Началась новая забота. Танечка была плохенькая, худенькая девочка, как цыпленок-позднышек, чуть ли не с самого рождения страдала поносами, и было так жутко за эту едва теплившуюся жизнь, появившуюся на свет Божий после стольких лет бесплодного, мучительного ожидания. Маленькое, сморщенное существо сразу заняло большое место в нашем доме. Бабушка проводила много времени с ней. Низко, низко склонившись над внучкой, она беспокойными, близорукими глазами подолгу смотрела на нее.

Таня зимой жила у нас в Ясной Поляне. Михаилу Сергеевичу было предписано на самые холодные, зимние месяцы уезжать в теплые края.

На этот раз я поехала с ним и с Оболенским в Рим. И как ни странно, больше всех побуждал меня к этой поездке отец. Он, должно быть, видел, что я временами тосковала, что все, кроме работы для него, казалось мне постылым, скучным. Но и заграница мне не помогла, недаром отец всегда говорил, что от себя не убежишь. Скучно, тоскливо - ищи причины в самом себе.

Приступы тоски повторялись. В такие минуты мне всегда хотелось музыки. Уйдешь в свою комнату, затворишься и поешь песни под гитару, и кажется, что душа твоя оголилась, услышит кто-нибудь - станет стыдно. Иногда я играла на фортепиано, но редко. Концерты в четыре руки навсегда отвратили меня от дилетантского исполнения классиков. Было только две прелюдии Шопена, которые я знала.

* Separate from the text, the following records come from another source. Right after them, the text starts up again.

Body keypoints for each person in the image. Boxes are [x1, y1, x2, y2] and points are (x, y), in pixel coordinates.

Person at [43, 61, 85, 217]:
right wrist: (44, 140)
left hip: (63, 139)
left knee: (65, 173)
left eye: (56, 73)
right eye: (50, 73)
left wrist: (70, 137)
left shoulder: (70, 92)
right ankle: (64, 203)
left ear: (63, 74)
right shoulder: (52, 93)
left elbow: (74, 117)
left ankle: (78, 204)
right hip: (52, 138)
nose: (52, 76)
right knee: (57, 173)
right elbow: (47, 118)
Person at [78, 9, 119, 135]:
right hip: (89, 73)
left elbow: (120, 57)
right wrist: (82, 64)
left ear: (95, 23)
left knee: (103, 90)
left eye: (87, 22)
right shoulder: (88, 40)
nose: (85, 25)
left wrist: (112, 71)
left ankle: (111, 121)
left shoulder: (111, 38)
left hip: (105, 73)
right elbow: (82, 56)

Помню, раз после обеда все ушли гулять. Наверху никого не было. Окна в зале были отворены, и слышно было, как, кружась со свистом, под карнизами пролетали ласточки и стрижи. Я вошла в залу и, по сохранившейся еще с детства привычке, как на коньках разогналась по скользкому паркету к желтой этажерке в углу, достала ноты в рябеньком переплете и села за фортепиано.

Было ощущение блаженства в одиночестве, в звуках фортепиано, я чувствовала, как пела у меня мелодия в левой руке и неясные, заманчивые мечты рождались в голове.

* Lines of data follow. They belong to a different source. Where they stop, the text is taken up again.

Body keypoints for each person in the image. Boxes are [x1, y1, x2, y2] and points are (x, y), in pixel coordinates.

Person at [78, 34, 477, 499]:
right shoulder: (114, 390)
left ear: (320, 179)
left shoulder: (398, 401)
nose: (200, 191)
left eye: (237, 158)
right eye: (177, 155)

- Ах, это ты, Саша? А я шел и думал, кто это так славно Шопена играет.

Я вздрогнула, почему-то ужасно смутилась и покраснела.

- Тебе бы надо учиться, - сказал отец, - у тебя большие способности. Я поговорю с Гольденвейзером.

Я начала учиться музыке. Первое время добросовестно, часами барабанила гаммы, экзерсисы, аккуратно ездила брать уроки к Гольденвейзеру в Телятинки*, а зимой два раза в месяц в Москву, но постепенно музыка превратилась для меня во что-то необычайно скучное и нудное. Я чувствовала, как своими руками убивала разучиваемые мною незначительные вещи Моцарта, Грига, Баха. Внимание моего учителя сосредоточивалось на технике и точности исполнения. Выученные мною вещи погибали для меня навеки, я начинала их ненавидеть. Кроме того, от усиленных упражнений и работы на машинке у меня стали болеть и пухнуть руки. Я бросила музыку. Другие занятия отвлекли меня.

В Ясной Поляне была очень плохая церковно-приходская школа. В 1891 году сестры учили ребят в так называемой каменке - сторожке рядом со старинными въездными воротами. Еще семилетней девочкой я бегала туда учиться. Но Тульский губернатор Зиновьев предупредил сестер, что, если они не перестанут учить крестьянских детей, ему придется по долгу службы официально закрыть эту школу.